I think it has reminded everyone that the cloud has come of age. It’s a mature, secure, stable, reliable place to do your business. Any qualms we had in the past have long been vanquished. I think AKS has also shone a light on how many cloud services we have, how many challenges there can be and how much effort is required in order to maintain and release them.
There’s also been a shift in the marketplace as well, in terms of skillsets. We, like any company, have to keep recruiting, and it’s actually much easier to recruit people now who either have experience with or want to get involved in something like Kubernetes, which plays in our favour.
We are quietly and incrementally moving off of cloud services. We have a compute strategy that gives you simple choices between AKS, App Services and something like server-less with functions, based on the workload. But a lot of our workloads just fit naturally into the AKS slot. Because we’ve done a lot of automation behind the scenes and the Microsoft Product Group have done a lot of stuff to make life easier, it’s definitely focused us on containers as the way forward.
Was there anything that tripped you up during the move to AKS? Is there anything you’d recommend to people thinking about their own moves to AKS?
Number one is to make sure you understand the security boundary and that you have a clear understanding of what your security needs are. We had a lot of challenges at the start, and in some respects we actually over-engineered for our particular situation. Some of that was standard Kubernetes upstream, some of that was due to the way in which AKS started off, and some of it was down to how we structure our network topography at ASOS. So make sure you understand your security perimeter properly and that you understand how you can apply that within AKS.
The second thing I would say is to make sure you understand the learning curve, and make sure you have some form of training program in place. It doesn’t have to be radical but we recognised that we needed one very early on, so we worked with Microsoft on a bunch of training courses that we run internally. These are very popular and are a pre requisite for a team to have attended before they start using AKS.
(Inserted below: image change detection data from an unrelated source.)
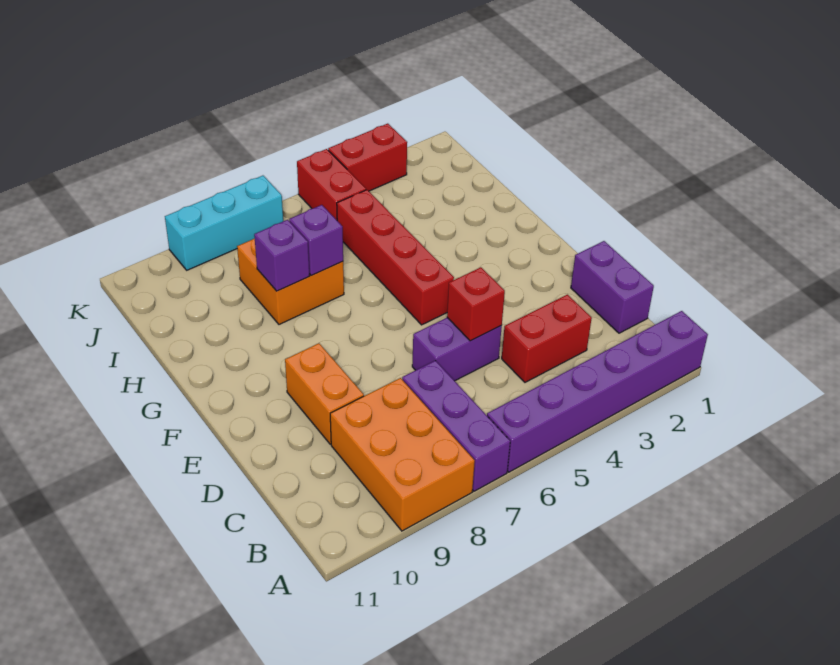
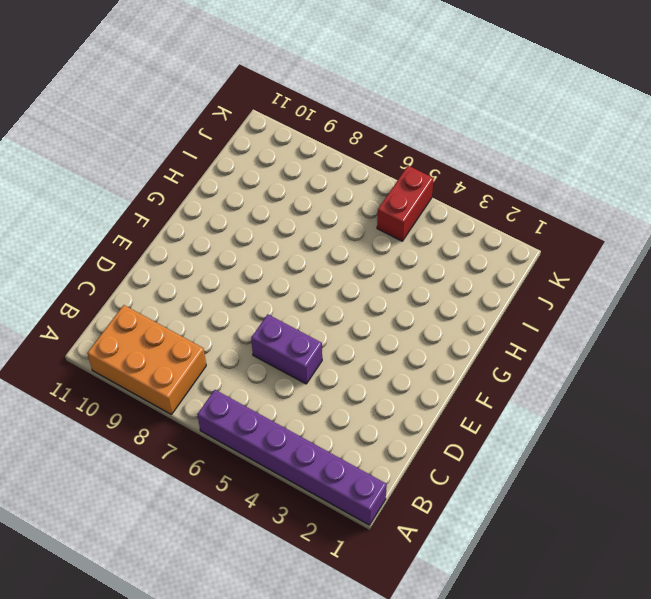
orange brick A8:B10 level 1 -> orange brick A8:C9 level 1
none -> purple brick A7:C7 level 1
none -> purple brick C1:D1 level 1
none -> red brick C3:C4 level 1

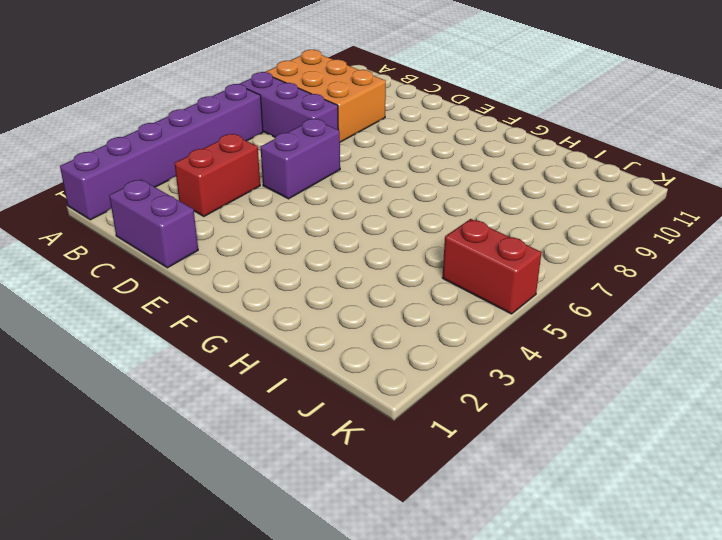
none -> orange brick D9:E9 level 1
none -> red brick F5:I5 level 1
none -> orange brick H7:I8 level 1

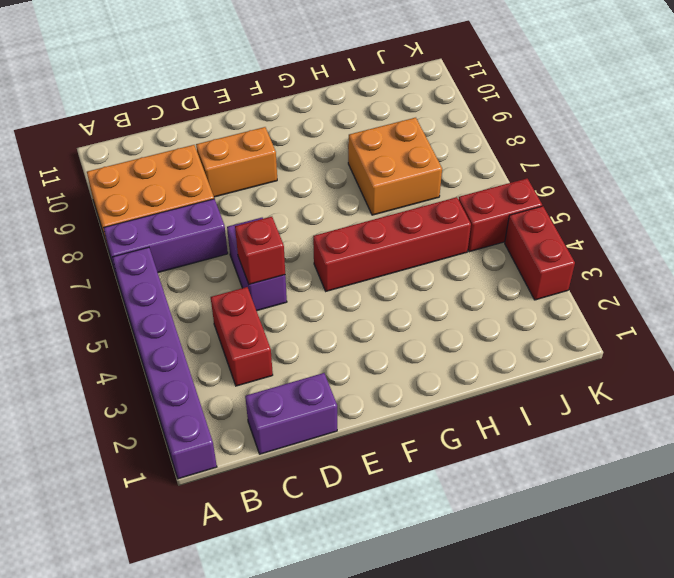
none -> cyan brick K7:K9 level 1
none -> purple brick H7 level 2
none -> purple brick H8 level 2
The third thing is that it’s easy to get up and running with AKS, but you need to be clear about all the extra stuff that you need. You need VNets and NSGs. You need key vaults and a CI/CD strategy worked out. Understand that there’s way more to running an AKS cluster than running an “az aks” command – there’s a lot of plumbing that needs to go into place. We took a decision very early on to wrap that all up in a reusable pipeline, and I think it’s paid dividends. We run a lot of clusters and there are no clusters that don’t use our internal pipeline, because it saves people a lot of time, effort and money.
One of the things that I’ve valued on this journey is actually having really good contacts within Microsoft to work with. Even in the earlier days when we spoke to the product group more directly, it was super valuable and helpful for us to be able to have that level of contact and get our point of view across. We’ve had lots of calls with lots of people on various subjects, so I think we would have had a much harder time if it weren’t for that. We meet regularly with CSAs from Microsoft and they have really helped with improving how we run AKS.
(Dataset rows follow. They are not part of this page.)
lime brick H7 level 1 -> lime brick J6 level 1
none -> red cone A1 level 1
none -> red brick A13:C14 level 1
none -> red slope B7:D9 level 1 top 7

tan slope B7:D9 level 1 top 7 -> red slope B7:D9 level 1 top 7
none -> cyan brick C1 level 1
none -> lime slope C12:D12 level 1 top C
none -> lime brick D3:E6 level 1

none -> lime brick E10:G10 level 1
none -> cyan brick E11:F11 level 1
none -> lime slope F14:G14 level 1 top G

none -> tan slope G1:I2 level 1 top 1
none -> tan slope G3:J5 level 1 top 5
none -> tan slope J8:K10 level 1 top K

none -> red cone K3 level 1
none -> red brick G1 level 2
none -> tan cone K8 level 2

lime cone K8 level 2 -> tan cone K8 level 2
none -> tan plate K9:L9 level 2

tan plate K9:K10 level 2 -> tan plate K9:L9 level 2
Will there be more coming to AKS from ASOS in the future?
We’re moving more workloads over to AKS, but there isn’t a one-size-fits-all answer for choosing how to run an application – which means we’re always looking at options that offer a sensible default for the type of workload under consideration. In tandem, we’re continually improving how we use AKS, with a particular focus on ease of use. This is the general direction of travel for Microsoft as well so it aligns nicely. We ultimately want AKS to be invisible for our engineers and trusted by our Security and Platform community.